Mobilizing lawmakers for the institutional reforms were vital for a more vibrant judicial system, which had a key role in ensuring the rule of law in Pakistan.

The paper suggested urgent "strategic initiatives" to further improve law and order besides the prevention of incidents of violence at different levels. Moreover, it underlined the difference between "police reforms" and "policing reforms", noting that the former were linked to the department's organisational aspects, while the latter related to functions or service delivery aspects, such as case registration, investigation methods, bail and remand laws, trial procedures, and handling of offenders and juveniles.

The service delivery issues discussed in the paper focused on the topics of women in police, investigation, community policing, and information technology in police. Parliamentarians' recommendations about the "women in police" section were mostly about categorising women officials in the police department and crimes against women. They asked to ensure that women working at police stations were functional units of law enforcement agencies, with increased induction of staff, as well as retention and training of women officials in the department.

Women parliamentarians strongly recommended that crimes against women should be professionally measured through investigation by women police officers as it would help minimise communication gap and increase empathy.

They also asked for increased coordination for evidence collection to carve out strategies in order to deal with criminals through reliable databases.

The draft paper also stressed on functional specialisation, renewal of investigation resources and methods alongside accountability for defective investigation, standardisation, evidence-based arrests, police prosecution, and forensic cooperation.

The parliamentarians stressed for the recorded, rule-based management of cases, only to be conducted and supervised by investigators rigorously trained in police investigation, forensic, human rights compliance, and legal matters.

They asked to develop a separate and specialised investigation wing of police stations to ensure more focused investigative measures to provide relief to the victims. The parliamentarians called for increasing the investigation budget, decentralisation, as well as a professional audit to make disbursements easy and transparent. They said police should be bound only to make evidence-based arrests with few exceptions, which would result in lessening the judiciary’s burden and improve investigation quality with better conviction rate in cases sent for prosecution.

Community policing, the recommendations said, must be institutionalised through a clear and rule-based mandate and a system for selection and removal, tenure to ward off any political, and personal considerations, besides compatibility through integrating initiatives into the larger criminal justice system.

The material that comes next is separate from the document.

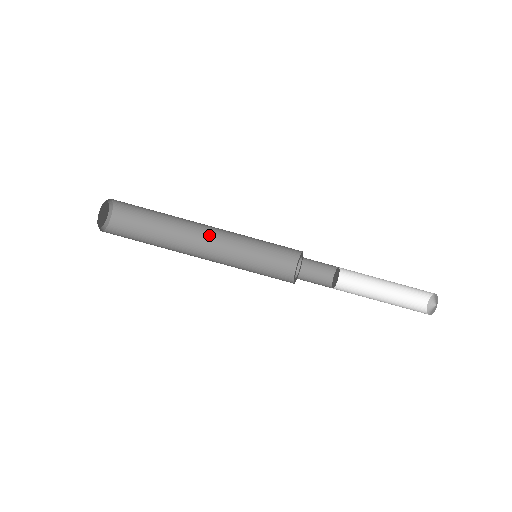
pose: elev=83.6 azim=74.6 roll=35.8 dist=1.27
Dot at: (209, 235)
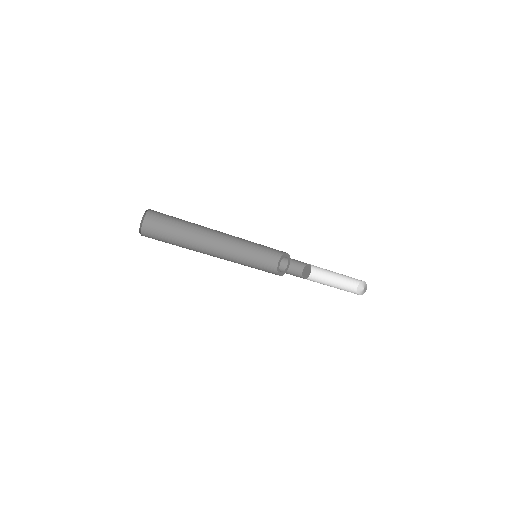
Dot at: occluded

The paper recommended moving from digitisation to digitalisation, declaring the primacy of electronic evidence relevant and admissible under the law of evidence, as well as ensuring cyber security and data privacy for citizens’ dignity and integrity of police organisation.

"The development of this document has been a great learning for us from its conception to completion,” SSDO Executive Director Syed Kausar Abbas said, expressing gratitude to legislators, police officers, and the District Management Group (DMG) personnel for timely and relevant recommendations.

"With this brief situation analysis, the overall state of the public sector with regards to peace and security requires much to be done."